# Input for this task
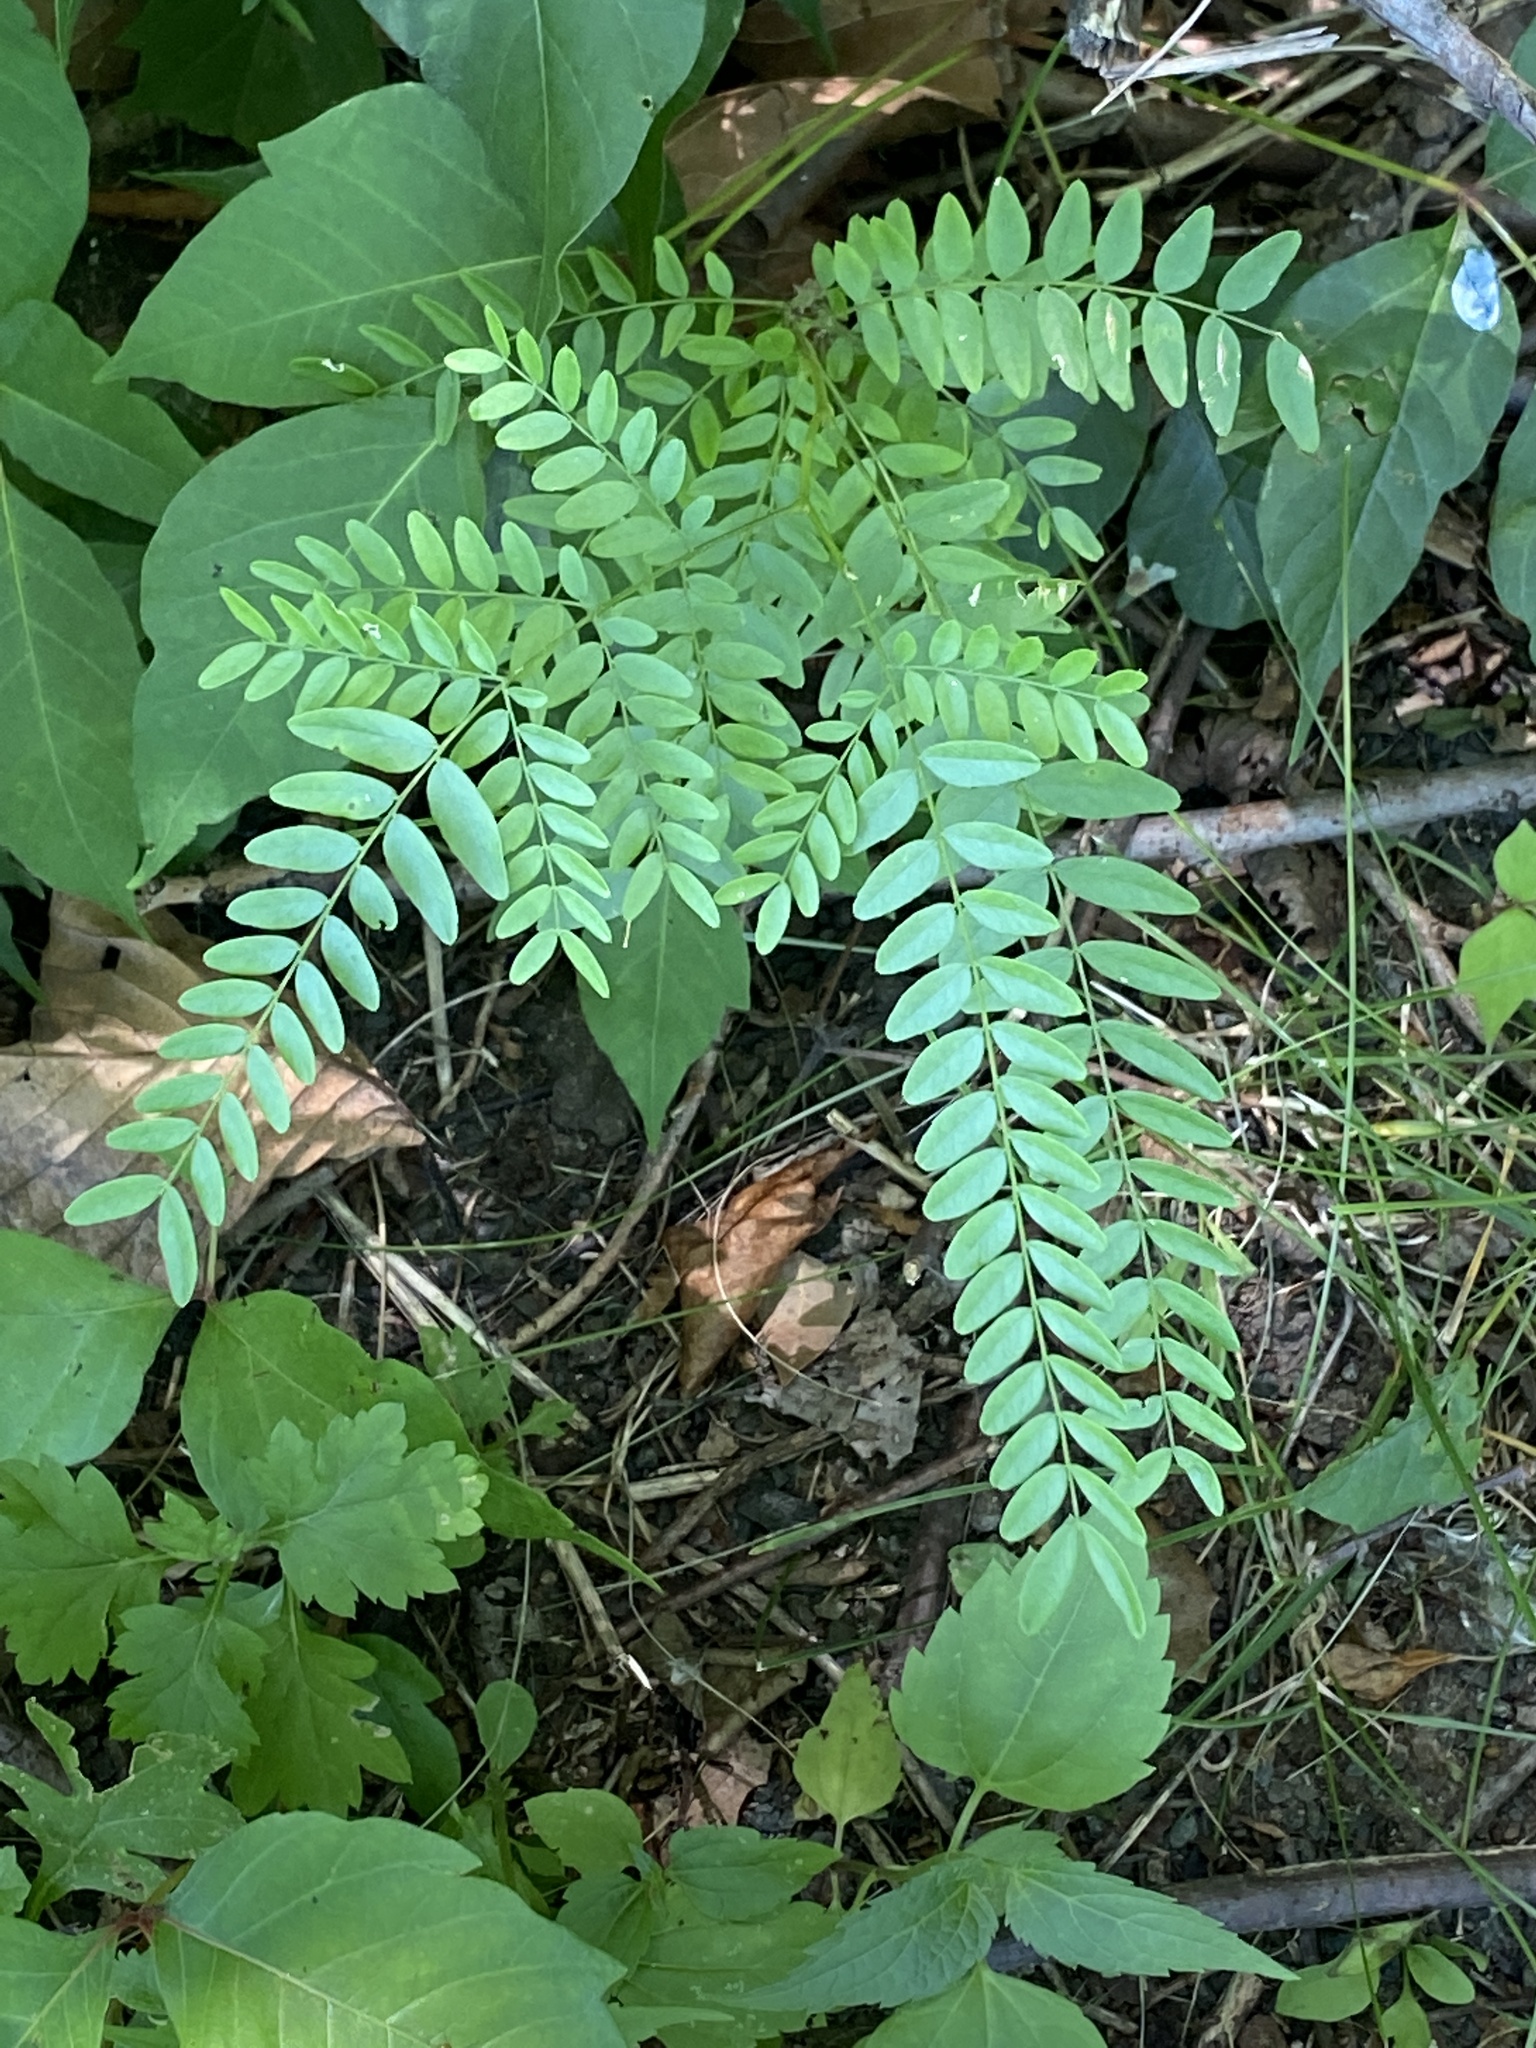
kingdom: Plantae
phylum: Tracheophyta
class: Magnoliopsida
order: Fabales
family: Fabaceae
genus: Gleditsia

* * *

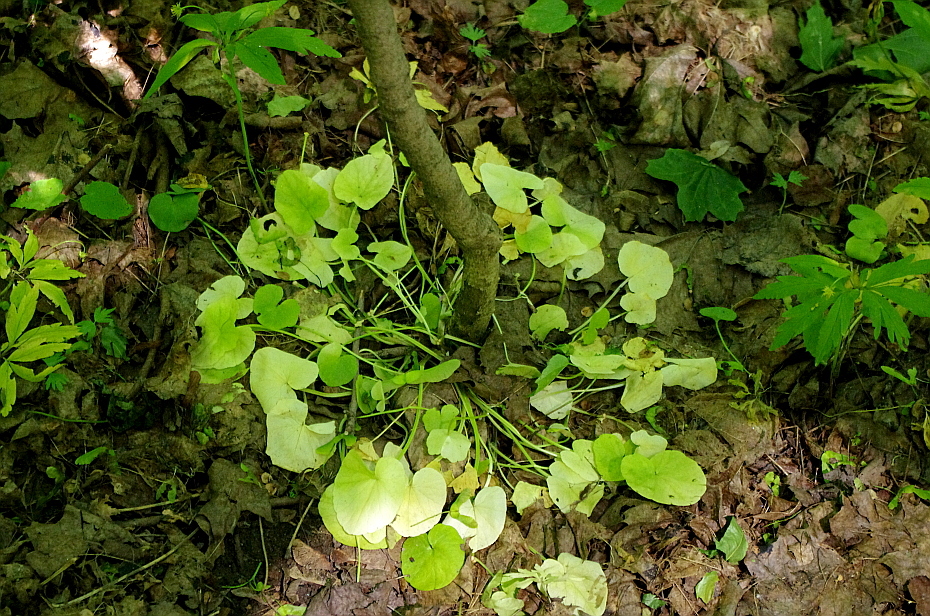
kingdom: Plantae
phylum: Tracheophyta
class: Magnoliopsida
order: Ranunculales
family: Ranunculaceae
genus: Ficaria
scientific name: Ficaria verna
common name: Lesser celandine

# What to produce
Copy everything from the line with "order: Ranunculales" down to the line with "common name: Lesser celandine", word for word, including both of those lines.

# Response
order: Ranunculales
family: Ranunculaceae
genus: Ficaria
scientific name: Ficaria verna
common name: Lesser celandine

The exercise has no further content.